CHALLENGE: Copy every one of the following lines word for word, without changing anything.

DATA ROWS:
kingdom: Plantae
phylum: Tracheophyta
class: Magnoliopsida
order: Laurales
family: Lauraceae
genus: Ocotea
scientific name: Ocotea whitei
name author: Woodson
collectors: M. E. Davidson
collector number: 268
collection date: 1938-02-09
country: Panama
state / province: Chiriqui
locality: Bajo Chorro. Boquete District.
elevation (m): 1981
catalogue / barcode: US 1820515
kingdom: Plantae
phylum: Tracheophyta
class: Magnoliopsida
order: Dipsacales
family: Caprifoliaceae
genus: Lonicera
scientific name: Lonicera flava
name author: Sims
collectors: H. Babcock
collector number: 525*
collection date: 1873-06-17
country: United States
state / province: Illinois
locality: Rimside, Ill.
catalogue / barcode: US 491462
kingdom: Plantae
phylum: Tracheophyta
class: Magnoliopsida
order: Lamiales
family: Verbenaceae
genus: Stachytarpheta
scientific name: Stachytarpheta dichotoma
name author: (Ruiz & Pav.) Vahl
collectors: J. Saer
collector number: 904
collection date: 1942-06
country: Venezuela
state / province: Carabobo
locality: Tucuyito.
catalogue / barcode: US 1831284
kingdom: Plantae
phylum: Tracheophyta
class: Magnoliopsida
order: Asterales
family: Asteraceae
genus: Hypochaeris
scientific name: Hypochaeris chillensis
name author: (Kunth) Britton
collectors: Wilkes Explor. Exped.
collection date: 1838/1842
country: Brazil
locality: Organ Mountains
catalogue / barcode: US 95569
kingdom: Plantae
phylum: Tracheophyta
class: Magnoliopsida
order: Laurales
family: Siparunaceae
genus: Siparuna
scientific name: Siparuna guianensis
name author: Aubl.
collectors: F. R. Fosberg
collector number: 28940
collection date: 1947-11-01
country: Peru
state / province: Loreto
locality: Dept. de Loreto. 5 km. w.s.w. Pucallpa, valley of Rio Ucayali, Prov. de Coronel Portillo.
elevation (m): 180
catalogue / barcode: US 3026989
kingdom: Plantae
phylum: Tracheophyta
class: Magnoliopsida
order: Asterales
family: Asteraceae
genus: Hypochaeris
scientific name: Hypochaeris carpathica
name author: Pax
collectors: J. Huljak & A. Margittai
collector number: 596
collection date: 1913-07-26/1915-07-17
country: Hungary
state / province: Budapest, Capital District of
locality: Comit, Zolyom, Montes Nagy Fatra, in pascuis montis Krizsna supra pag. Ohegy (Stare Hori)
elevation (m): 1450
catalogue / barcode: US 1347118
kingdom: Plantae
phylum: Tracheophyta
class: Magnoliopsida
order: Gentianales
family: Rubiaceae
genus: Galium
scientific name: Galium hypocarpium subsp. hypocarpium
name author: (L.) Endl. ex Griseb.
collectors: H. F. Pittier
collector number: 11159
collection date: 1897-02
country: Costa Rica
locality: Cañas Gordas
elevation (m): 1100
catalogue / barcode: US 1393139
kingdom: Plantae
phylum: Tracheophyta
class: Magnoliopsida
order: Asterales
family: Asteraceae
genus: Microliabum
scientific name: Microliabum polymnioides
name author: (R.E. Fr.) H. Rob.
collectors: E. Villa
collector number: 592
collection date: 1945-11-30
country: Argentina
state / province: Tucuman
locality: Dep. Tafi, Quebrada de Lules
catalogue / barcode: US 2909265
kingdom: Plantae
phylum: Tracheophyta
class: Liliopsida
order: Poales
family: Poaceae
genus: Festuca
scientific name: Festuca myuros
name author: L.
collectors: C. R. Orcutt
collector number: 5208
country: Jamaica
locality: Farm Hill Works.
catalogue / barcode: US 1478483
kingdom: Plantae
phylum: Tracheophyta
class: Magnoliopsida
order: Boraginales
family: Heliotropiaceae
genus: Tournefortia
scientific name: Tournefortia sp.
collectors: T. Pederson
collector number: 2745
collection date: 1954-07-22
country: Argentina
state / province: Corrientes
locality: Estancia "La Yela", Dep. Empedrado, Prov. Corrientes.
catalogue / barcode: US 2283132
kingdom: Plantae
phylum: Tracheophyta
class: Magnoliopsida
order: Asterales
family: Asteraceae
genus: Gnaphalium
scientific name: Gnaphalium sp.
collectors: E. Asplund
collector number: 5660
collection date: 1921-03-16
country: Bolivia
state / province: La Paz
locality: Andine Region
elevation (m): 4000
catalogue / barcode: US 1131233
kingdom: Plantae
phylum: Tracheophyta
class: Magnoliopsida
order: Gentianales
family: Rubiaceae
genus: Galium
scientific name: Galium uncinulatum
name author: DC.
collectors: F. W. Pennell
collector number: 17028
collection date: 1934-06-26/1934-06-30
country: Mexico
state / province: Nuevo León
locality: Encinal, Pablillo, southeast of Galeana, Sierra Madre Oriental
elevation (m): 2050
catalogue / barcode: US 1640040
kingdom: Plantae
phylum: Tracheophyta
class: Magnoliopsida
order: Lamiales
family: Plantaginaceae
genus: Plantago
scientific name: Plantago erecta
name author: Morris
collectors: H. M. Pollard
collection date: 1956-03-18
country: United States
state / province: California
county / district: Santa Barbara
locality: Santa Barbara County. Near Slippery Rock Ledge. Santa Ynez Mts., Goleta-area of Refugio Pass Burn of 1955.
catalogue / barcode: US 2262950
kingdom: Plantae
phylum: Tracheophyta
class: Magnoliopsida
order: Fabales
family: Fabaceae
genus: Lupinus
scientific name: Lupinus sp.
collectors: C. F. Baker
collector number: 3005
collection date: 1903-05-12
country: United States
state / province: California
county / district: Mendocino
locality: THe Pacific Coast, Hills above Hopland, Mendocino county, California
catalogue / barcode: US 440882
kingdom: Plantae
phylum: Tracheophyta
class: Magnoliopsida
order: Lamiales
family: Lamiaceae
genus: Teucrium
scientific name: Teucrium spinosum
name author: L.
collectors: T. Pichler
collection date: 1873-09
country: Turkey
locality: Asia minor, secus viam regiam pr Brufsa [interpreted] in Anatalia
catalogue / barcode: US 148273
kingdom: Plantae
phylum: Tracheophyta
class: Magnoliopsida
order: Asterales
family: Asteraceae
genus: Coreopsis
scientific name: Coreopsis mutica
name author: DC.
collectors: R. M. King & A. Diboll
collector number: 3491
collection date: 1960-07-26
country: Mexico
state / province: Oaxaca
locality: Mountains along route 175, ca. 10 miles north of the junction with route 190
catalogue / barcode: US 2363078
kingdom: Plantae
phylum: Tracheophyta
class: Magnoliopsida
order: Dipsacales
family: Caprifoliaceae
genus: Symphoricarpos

FULL OUTPUT:
kingdom: Plantae
phylum: Tracheophyta
class: Magnoliopsida
order: Laurales
family: Lauraceae
genus: Ocotea
scientific name: Ocotea whitei
name author: Woodson
collectors: M. E. Davidson
collector number: 268
collection date: 1938-02-09
country: Panama
state / province: Chiriqui
locality: Bajo Chorro. Boquete District.
elevation (m): 1981
catalogue / barcode: US 1820515
kingdom: Plantae
phylum: Tracheophyta
class: Magnoliopsida
order: Dipsacales
family: Caprifoliaceae
genus: Lonicera
scientific name: Lonicera flava
name author: Sims
collectors: H. Babcock
collector number: 525*
collection date: 1873-06-17
country: United States
state / province: Illinois
locality: Rimside, Ill.
catalogue / barcode: US 491462
kingdom: Plantae
phylum: Tracheophyta
class: Magnoliopsida
order: Lamiales
family: Verbenaceae
genus: Stachytarpheta
scientific name: Stachytarpheta dichotoma
name author: (Ruiz & Pav.) Vahl
collectors: J. Saer
collector number: 904
collection date: 1942-06
country: Venezuela
state / province: Carabobo
locality: Tucuyito.
catalogue / barcode: US 1831284
kingdom: Plantae
phylum: Tracheophyta
class: Magnoliopsida
order: Asterales
family: Asteraceae
genus: Hypochaeris
scientific name: Hypochaeris chillensis
name author: (Kunth) Britton
collectors: Wilkes Explor. Exped.
collection date: 1838/1842
country: Brazil
locality: Organ Mountains
catalogue / barcode: US 95569
kingdom: Plantae
phylum: Tracheophyta
class: Magnoliopsida
order: Laurales
family: Siparunaceae
genus: Siparuna
scientific name: Siparuna guianensis
name author: Aubl.
collectors: F. R. Fosberg
collector number: 28940
collection date: 1947-11-01
country: Peru
state / province: Loreto
locality: Dept. de Loreto. 5 km. w.s.w. Pucallpa, valley of Rio Ucayali, Prov. de Coronel Portillo.
elevation (m): 180
catalogue / barcode: US 3026989
kingdom: Plantae
phylum: Tracheophyta
class: Magnoliopsida
order: Asterales
family: Asteraceae
genus: Hypochaeris
scientific name: Hypochaeris carpathica
name author: Pax
collectors: J. Huljak & A. Margittai
collector number: 596
collection date: 1913-07-26/1915-07-17
country: Hungary
state / province: Budapest, Capital District of
locality: Comit, Zolyom, Montes Nagy Fatra, in pascuis montis Krizsna supra pag. Ohegy (Stare Hori)
elevation (m): 1450
catalogue / barcode: US 1347118
kingdom: Plantae
phylum: Tracheophyta
class: Magnoliopsida
order: Gentianales
family: Rubiaceae
genus: Galium
scientific name: Galium hypocarpium subsp. hypocarpium
name author: (L.) Endl. ex Griseb.
collectors: H. F. Pittier
collector number: 11159
collection date: 1897-02
country: Costa Rica
locality: Cañas Gordas
elevation (m): 1100
catalogue / barcode: US 1393139
kingdom: Plantae
phylum: Tracheophyta
class: Magnoliopsida
order: Asterales
family: Asteraceae
genus: Microliabum
scientific name: Microliabum polymnioides
name author: (R.E. Fr.) H. Rob.
collectors: E. Villa
collector number: 592
collection date: 1945-11-30
country: Argentina
state / province: Tucuman
locality: Dep. Tafi, Quebrada de Lules
catalogue / barcode: US 2909265
kingdom: Plantae
phylum: Tracheophyta
class: Liliopsida
order: Poales
family: Poaceae
genus: Festuca
scientific name: Festuca myuros
name author: L.
collectors: C. R. Orcutt
collector number: 5208
country: Jamaica
locality: Farm Hill Works.
catalogue / barcode: US 1478483
kingdom: Plantae
phylum: Tracheophyta
class: Magnoliopsida
order: Boraginales
family: Heliotropiaceae
genus: Tournefortia
scientific name: Tournefortia sp.
collectors: T. Pederson
collector number: 2745
collection date: 1954-07-22
country: Argentina
state / province: Corrientes
locality: Estancia "La Yela", Dep. Empedrado, Prov. Corrientes.
catalogue / barcode: US 2283132
kingdom: Plantae
phylum: Tracheophyta
class: Magnoliopsida
order: Asterales
family: Asteraceae
genus: Gnaphalium
scientific name: Gnaphalium sp.
collectors: E. Asplund
collector number: 5660
collection date: 1921-03-16
country: Bolivia
state / province: La Paz
locality: Andine Region
elevation (m): 4000
catalogue / barcode: US 1131233
kingdom: Plantae
phylum: Tracheophyta
class: Magnoliopsida
order: Gentianales
family: Rubiaceae
genus: Galium
scientific name: Galium uncinulatum
name author: DC.
collectors: F. W. Pennell
collector number: 17028
collection date: 1934-06-26/1934-06-30
country: Mexico
state / province: Nuevo León
locality: Encinal, Pablillo, southeast of Galeana, Sierra Madre Oriental
elevation (m): 2050
catalogue / barcode: US 1640040
kingdom: Plantae
phylum: Tracheophyta
class: Magnoliopsida
order: Lamiales
family: Plantaginaceae
genus: Plantago
scientific name: Plantago erecta
name author: Morris
collectors: H. M. Pollard
collection date: 1956-03-18
country: United States
state / province: California
county / district: Santa Barbara
locality: Santa Barbara County. Near Slippery Rock Ledge. Santa Ynez Mts., Goleta-area of Refugio Pass Burn of 1955.
catalogue / barcode: US 2262950
kingdom: Plantae
phylum: Tracheophyta
class: Magnoliopsida
order: Fabales
family: Fabaceae
genus: Lupinus
scientific name: Lupinus sp.
collectors: C. F. Baker
collector number: 3005
collection date: 1903-05-12
country: United States
state / province: California
county / district: Mendocino
locality: THe Pacific Coast, Hills above Hopland, Mendocino county, California
catalogue / barcode: US 440882
kingdom: Plantae
phylum: Tracheophyta
class: Magnoliopsida
order: Lamiales
family: Lamiaceae
genus: Teucrium
scientific name: Teucrium spinosum
name author: L.
collectors: T. Pichler
collection date: 1873-09
country: Turkey
locality: Asia minor, secus viam regiam pr Brufsa [interpreted] in Anatalia
catalogue / barcode: US 148273
kingdom: Plantae
phylum: Tracheophyta
class: Magnoliopsida
order: Asterales
family: Asteraceae
genus: Coreopsis
scientific name: Coreopsis mutica
name author: DC.
collectors: R. M. King & A. Diboll
collector number: 3491
collection date: 1960-07-26
country: Mexico
state / province: Oaxaca
locality: Mountains along route 175, ca. 10 miles north of the junction with route 190
catalogue / barcode: US 2363078
kingdom: Plantae
phylum: Tracheophyta
class: Magnoliopsida
order: Dipsacales
family: Caprifoliaceae
genus: Symphoricarpos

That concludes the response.